"Sejujurnya, ini bukan ide yang baru-baru amat. Di negara dengan tradisi demokrasi dan debat yang lebih panjang dan kuat, misalnya Inggris atau Amerika, menghadirkan bangku kosong yang mestinya diisi pejabat publik sudah biasa," Najwa menjelaskan.
Najwa juga memaparkan bahwa format wawancara tersebut bukan merupakan format wawancara imajiner.
"Pertanyaan, kan, tidak harus diajukan secara tatap muka.

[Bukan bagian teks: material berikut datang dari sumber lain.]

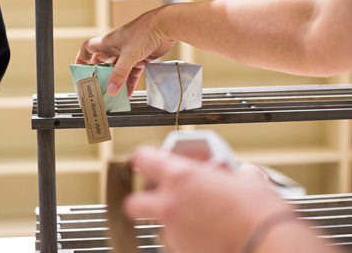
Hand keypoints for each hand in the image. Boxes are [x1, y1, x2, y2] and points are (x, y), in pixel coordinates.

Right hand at [76, 7, 175, 95]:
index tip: (80, 70)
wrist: (165, 25)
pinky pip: (132, 73)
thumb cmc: (144, 32)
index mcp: (108, 42)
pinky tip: (129, 93)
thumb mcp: (129, 55)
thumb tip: (111, 90)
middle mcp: (116, 47)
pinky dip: (130, 83)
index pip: (88, 48)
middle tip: (98, 87)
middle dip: (100, 75)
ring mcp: (129, 52)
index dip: (82, 58)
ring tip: (113, 94)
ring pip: (118, 70)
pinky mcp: (141, 57)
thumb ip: (120, 74)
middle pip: (103, 63)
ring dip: (116, 82)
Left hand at [124, 147, 289, 252]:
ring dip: (170, 221)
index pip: (144, 159)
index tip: (147, 160)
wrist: (267, 245)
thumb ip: (233, 174)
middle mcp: (170, 204)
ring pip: (158, 226)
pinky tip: (205, 235)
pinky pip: (177, 243)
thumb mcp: (246, 180)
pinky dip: (186, 239)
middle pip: (134, 202)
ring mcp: (174, 232)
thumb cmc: (257, 212)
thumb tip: (244, 175)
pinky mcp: (183, 252)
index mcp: (181, 177)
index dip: (145, 159)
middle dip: (142, 200)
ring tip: (194, 219)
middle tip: (157, 196)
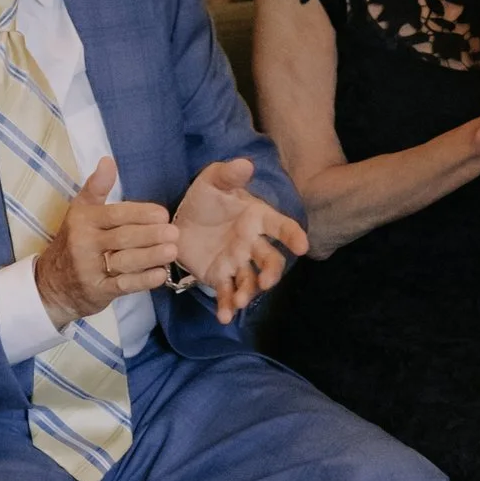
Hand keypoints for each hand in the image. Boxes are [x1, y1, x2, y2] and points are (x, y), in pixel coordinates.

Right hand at [36, 156, 177, 324]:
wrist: (52, 283)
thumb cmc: (75, 241)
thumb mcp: (81, 211)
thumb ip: (97, 186)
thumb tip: (108, 160)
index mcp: (84, 220)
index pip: (116, 214)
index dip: (140, 213)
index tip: (163, 214)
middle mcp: (84, 243)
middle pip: (123, 238)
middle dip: (150, 235)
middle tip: (174, 233)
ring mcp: (90, 268)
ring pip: (125, 261)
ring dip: (151, 256)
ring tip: (172, 251)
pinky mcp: (97, 290)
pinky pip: (123, 284)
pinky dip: (143, 280)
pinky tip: (161, 274)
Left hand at [172, 155, 306, 319]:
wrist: (177, 220)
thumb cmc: (204, 198)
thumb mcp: (211, 181)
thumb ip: (228, 174)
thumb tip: (246, 164)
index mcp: (257, 218)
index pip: (281, 227)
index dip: (293, 236)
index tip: (302, 246)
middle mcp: (252, 243)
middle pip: (271, 260)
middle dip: (272, 272)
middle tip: (267, 281)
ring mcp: (238, 262)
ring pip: (250, 281)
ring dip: (248, 293)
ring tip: (238, 301)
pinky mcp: (220, 277)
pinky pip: (226, 293)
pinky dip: (226, 306)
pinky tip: (224, 316)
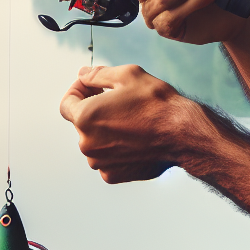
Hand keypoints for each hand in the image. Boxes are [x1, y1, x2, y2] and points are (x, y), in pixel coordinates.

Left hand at [59, 64, 205, 183]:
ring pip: (94, 142)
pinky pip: (106, 158)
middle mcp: (87, 144)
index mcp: (85, 118)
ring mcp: (100, 162)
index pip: (66, 103)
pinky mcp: (113, 175)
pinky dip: (115, 148)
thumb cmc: (157, 104)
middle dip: (95, 110)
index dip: (78, 91)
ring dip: (105, 130)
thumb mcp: (127, 75)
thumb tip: (83, 76)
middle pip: (81, 123)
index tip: (91, 87)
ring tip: (130, 120)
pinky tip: (135, 138)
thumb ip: (97, 75)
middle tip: (118, 101)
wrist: (182, 135)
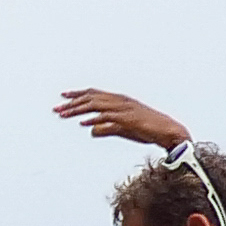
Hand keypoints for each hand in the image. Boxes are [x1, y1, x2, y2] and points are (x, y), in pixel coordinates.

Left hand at [55, 89, 185, 151]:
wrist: (169, 131)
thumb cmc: (148, 130)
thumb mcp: (123, 129)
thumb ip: (106, 128)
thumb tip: (91, 130)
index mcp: (119, 100)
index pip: (95, 93)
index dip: (78, 94)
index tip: (63, 97)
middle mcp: (121, 101)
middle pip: (92, 98)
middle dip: (73, 103)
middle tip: (57, 109)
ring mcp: (125, 109)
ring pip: (97, 105)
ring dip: (79, 109)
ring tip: (64, 114)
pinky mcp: (130, 119)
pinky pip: (109, 118)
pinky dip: (96, 119)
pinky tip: (84, 123)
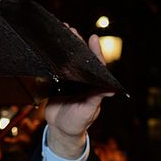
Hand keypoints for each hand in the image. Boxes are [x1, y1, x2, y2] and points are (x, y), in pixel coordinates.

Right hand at [44, 34, 113, 158]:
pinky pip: (56, 67)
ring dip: (66, 46)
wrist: (60, 130)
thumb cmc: (78, 123)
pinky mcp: (57, 83)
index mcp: (93, 85)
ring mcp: (70, 81)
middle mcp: (82, 81)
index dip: (95, 51)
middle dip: (77, 43)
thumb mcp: (88, 112)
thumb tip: (111, 90)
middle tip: (71, 29)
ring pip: (69, 60)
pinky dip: (53, 57)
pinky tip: (49, 47)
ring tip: (61, 30)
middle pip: (81, 58)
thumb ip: (96, 100)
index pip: (96, 65)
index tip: (93, 38)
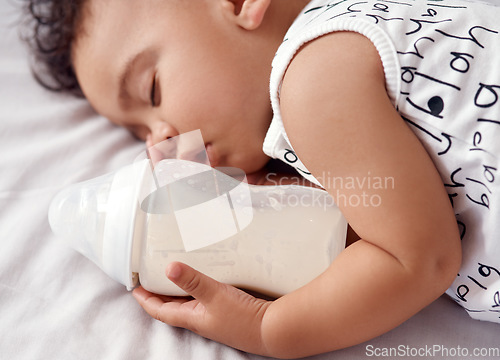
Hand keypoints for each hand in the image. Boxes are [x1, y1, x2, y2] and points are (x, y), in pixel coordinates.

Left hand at [132, 262, 271, 355]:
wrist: (271, 330)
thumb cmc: (242, 318)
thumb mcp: (214, 295)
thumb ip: (193, 280)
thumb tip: (168, 267)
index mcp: (191, 317)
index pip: (159, 310)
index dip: (145, 299)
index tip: (135, 288)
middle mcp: (199, 318)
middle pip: (171, 307)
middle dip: (159, 294)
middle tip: (151, 278)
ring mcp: (213, 316)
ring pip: (188, 303)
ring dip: (177, 291)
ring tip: (173, 275)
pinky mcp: (226, 311)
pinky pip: (204, 299)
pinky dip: (197, 289)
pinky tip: (204, 280)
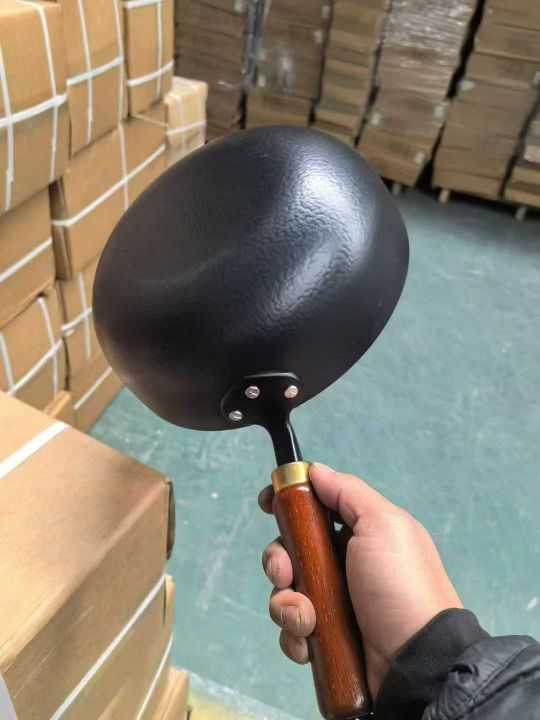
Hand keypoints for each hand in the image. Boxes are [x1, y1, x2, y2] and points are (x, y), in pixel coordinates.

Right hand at [259, 464, 461, 697]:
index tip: (266, 503)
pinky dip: (295, 634)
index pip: (313, 509)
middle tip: (286, 573)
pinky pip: (292, 628)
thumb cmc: (400, 585)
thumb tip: (316, 470)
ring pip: (285, 591)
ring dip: (287, 604)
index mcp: (358, 532)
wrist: (416, 661)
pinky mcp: (325, 637)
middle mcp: (342, 564)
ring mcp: (332, 602)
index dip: (286, 504)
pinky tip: (310, 641)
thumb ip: (347, 493)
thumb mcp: (383, 525)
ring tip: (307, 619)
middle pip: (289, 550)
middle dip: (279, 561)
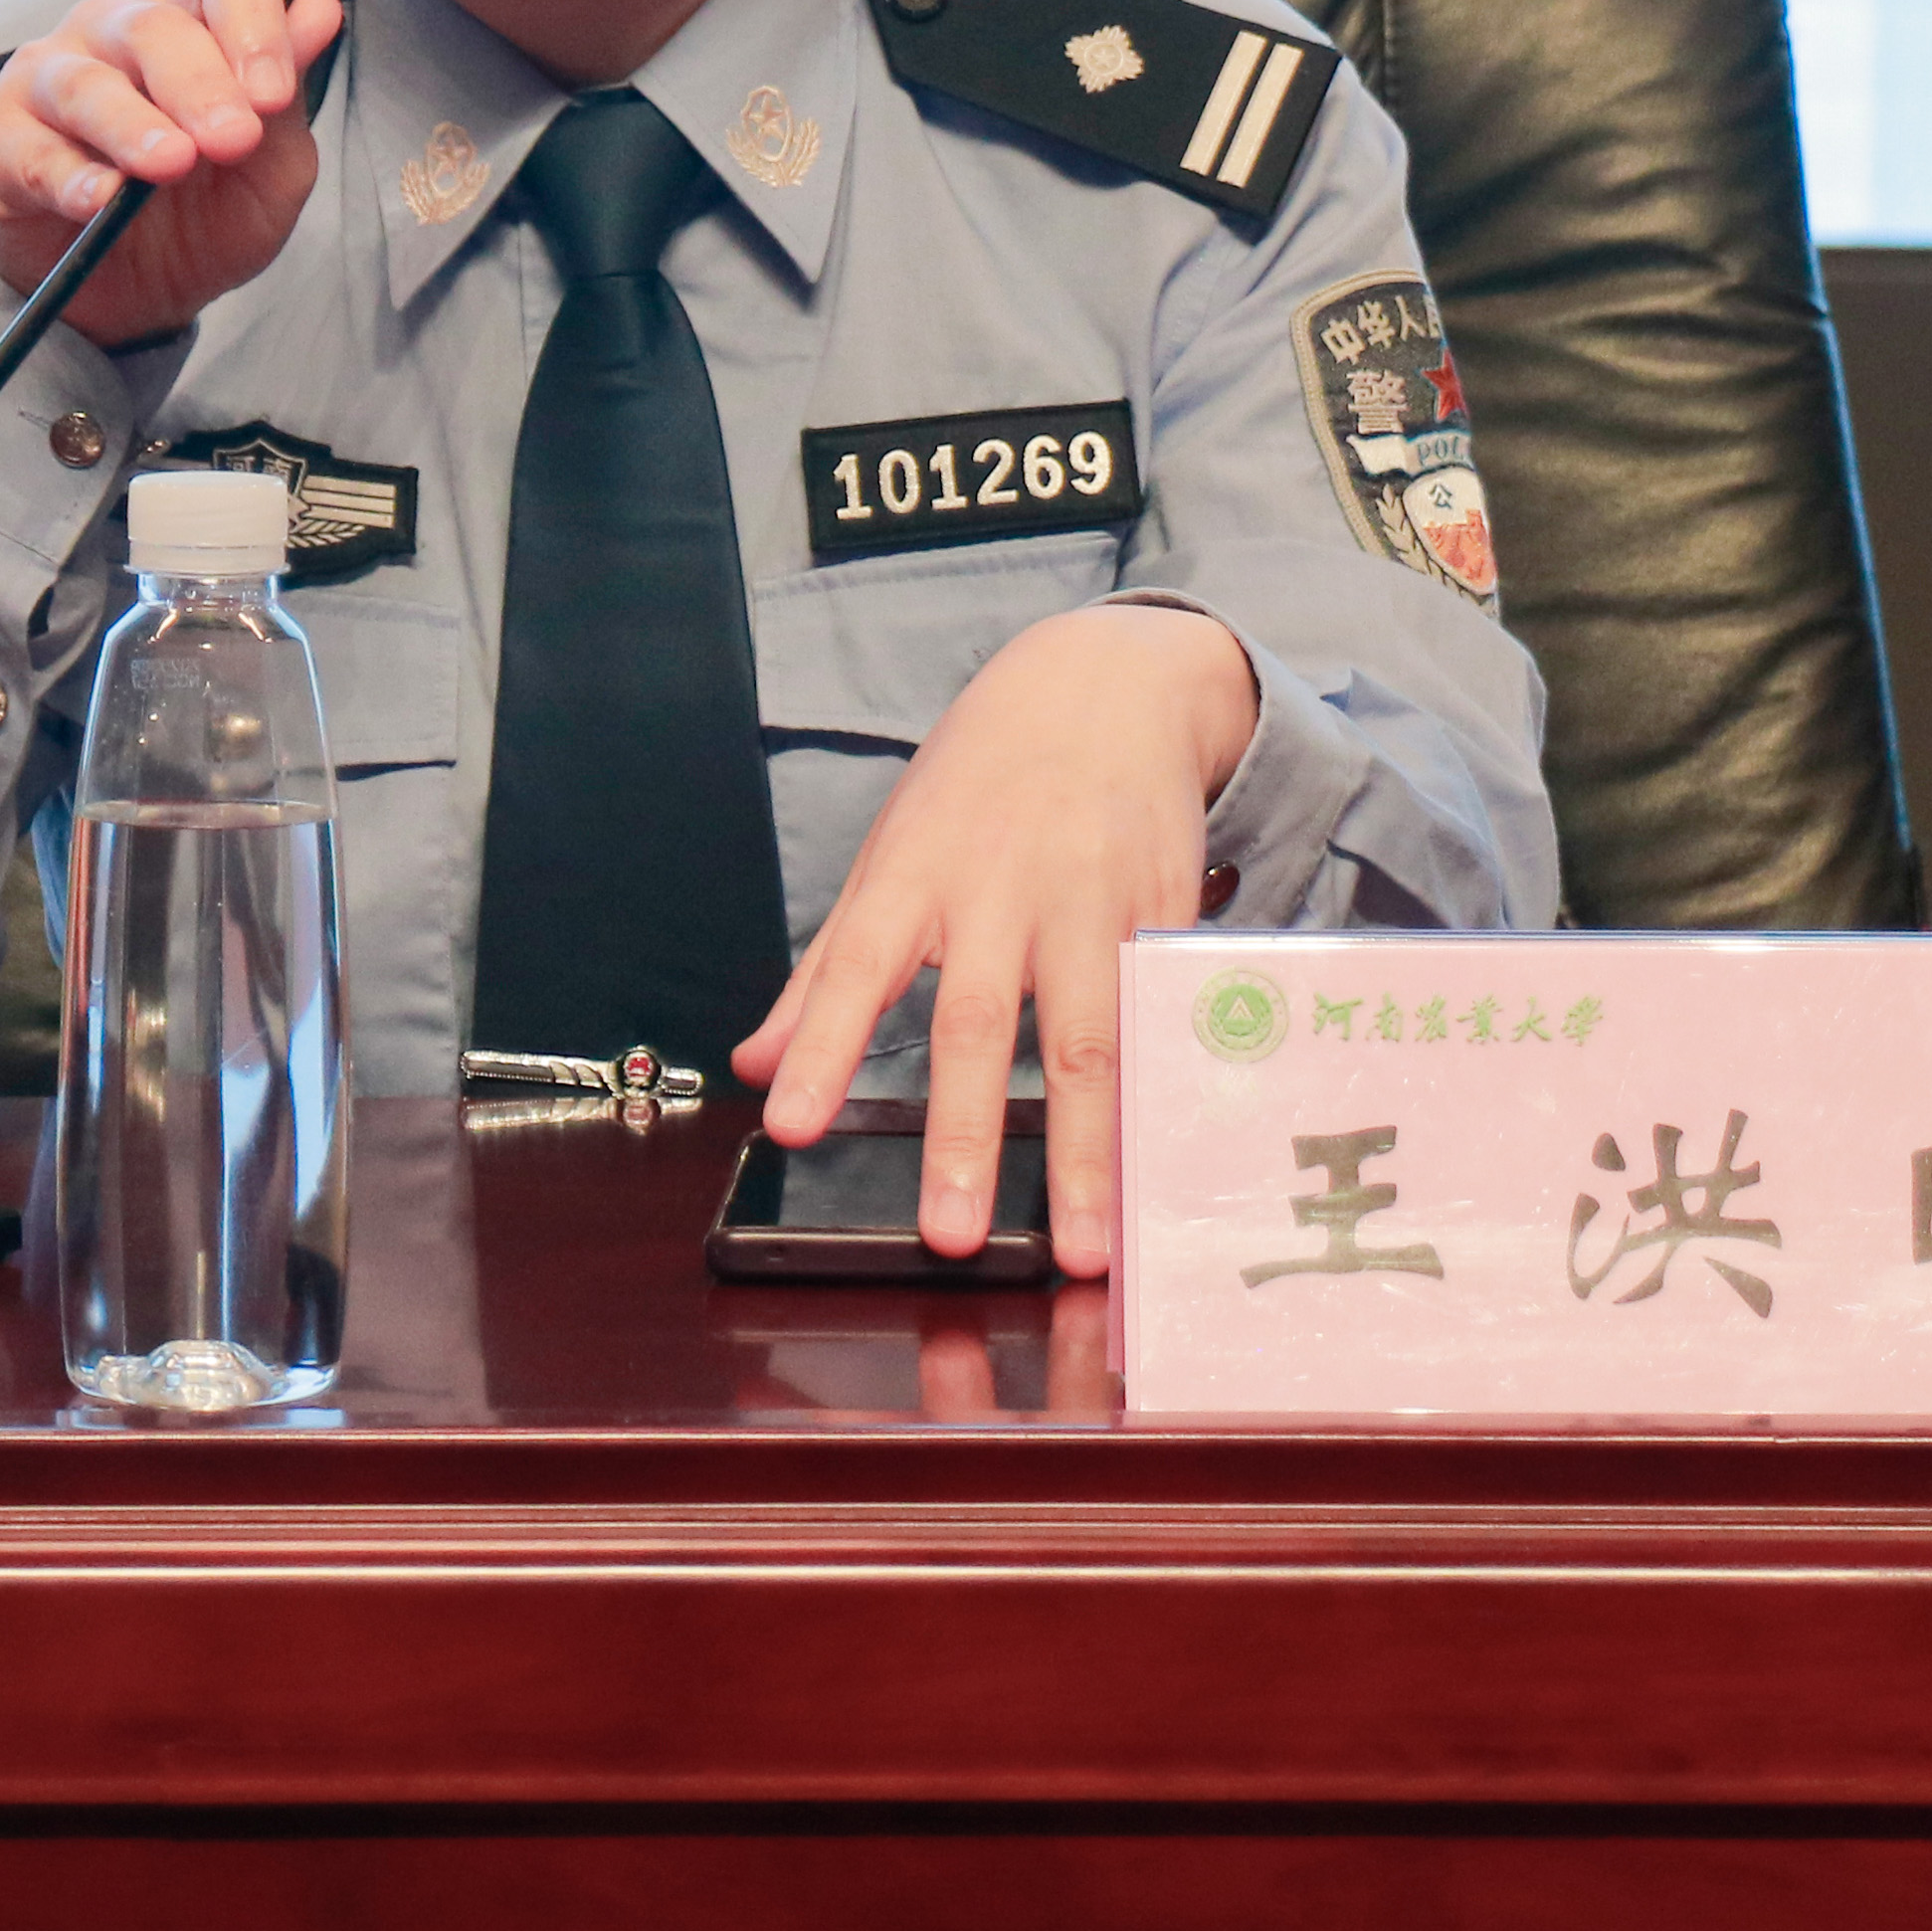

Bisa dilakukan secara jarak jauh dengan perantara macam-macam medium," kata Najwa.
Ia menyatakan keberadaan Terawan yang nyata dan hidup menjadi salah satu faktor mengapa format wawancara tersebut bukan jenis wawancara imajiner.
"Pertanyaan yang saya ajukan memang bukan imajiner dan saya juga tidak mengarang atau membuatkan jawaban2 fiktif seolah-olah saya sudah berdialog dengan Pak Terawan; Pak Terawan juga sosok yang eksis dan hidup, sehingga Pak Terawan bisa menjawabnya kapan saja, bahkan sejujurnya boleh menjawabnya di mana saja," tukas Najwa.